## What the task asks
Tally the lines in the entries where the string "yordam" appears, and write only the total.
%%
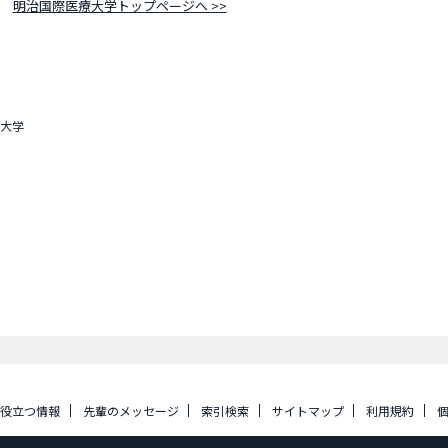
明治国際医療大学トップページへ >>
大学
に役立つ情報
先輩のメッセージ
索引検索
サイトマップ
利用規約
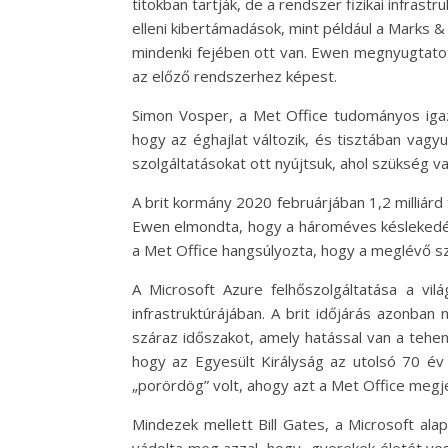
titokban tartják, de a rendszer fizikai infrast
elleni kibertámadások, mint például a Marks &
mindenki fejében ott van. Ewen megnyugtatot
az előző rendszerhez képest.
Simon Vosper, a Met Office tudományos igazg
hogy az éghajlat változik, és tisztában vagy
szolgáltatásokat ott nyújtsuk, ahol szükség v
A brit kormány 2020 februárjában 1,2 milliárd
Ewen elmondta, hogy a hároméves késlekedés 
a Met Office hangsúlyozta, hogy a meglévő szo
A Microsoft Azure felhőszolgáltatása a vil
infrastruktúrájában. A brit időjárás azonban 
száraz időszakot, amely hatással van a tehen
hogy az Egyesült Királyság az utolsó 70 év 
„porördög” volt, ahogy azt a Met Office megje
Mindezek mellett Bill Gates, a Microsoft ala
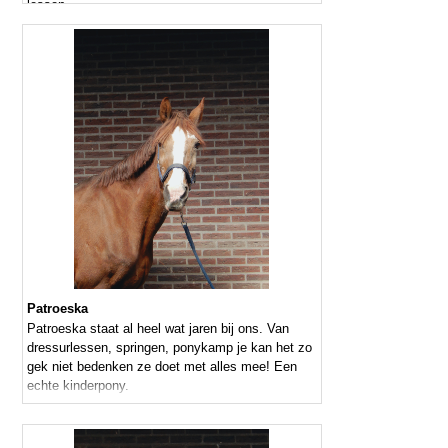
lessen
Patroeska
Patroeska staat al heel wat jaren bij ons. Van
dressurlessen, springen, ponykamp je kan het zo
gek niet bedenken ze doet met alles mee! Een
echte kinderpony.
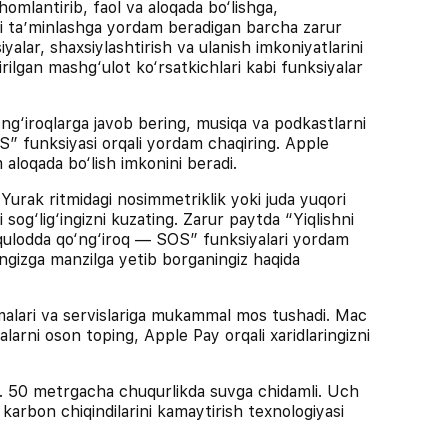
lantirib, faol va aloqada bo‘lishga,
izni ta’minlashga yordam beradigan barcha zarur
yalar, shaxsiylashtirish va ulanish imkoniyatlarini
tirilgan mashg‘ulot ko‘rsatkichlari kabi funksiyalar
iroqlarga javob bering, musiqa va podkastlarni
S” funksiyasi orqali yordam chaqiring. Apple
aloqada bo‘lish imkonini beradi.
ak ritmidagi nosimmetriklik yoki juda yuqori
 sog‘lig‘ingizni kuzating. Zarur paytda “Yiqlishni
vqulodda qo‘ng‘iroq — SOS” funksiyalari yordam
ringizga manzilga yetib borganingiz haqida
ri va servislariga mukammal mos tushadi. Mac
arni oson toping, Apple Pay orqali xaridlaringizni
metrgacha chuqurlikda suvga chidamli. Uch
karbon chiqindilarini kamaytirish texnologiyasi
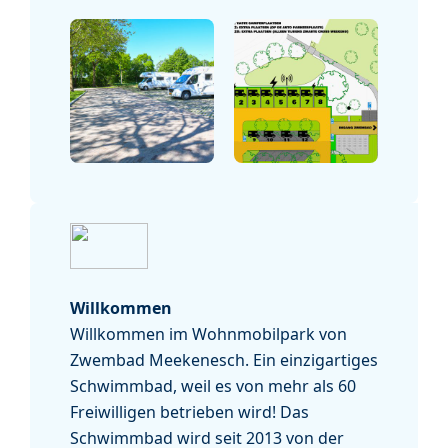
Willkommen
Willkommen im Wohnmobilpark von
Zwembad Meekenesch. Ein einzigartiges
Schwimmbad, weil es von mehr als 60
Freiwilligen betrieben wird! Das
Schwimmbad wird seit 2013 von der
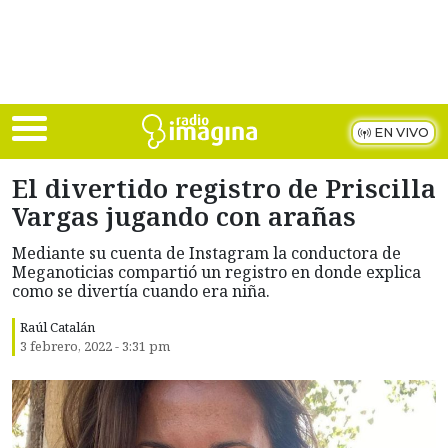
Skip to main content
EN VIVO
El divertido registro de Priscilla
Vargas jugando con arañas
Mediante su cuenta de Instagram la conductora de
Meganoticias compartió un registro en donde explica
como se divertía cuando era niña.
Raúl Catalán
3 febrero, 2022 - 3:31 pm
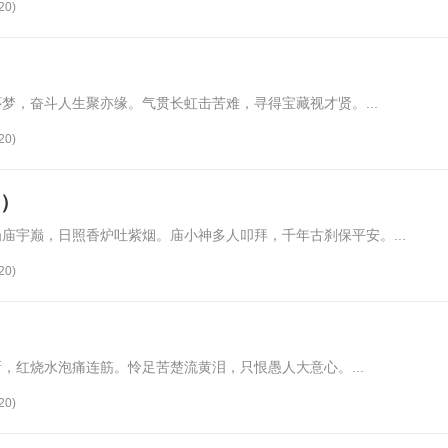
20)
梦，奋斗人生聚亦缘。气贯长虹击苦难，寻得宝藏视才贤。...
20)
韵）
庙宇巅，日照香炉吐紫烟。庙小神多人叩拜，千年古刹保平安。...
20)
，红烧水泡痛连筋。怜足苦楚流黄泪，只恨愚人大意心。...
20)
%%
## Written solution
3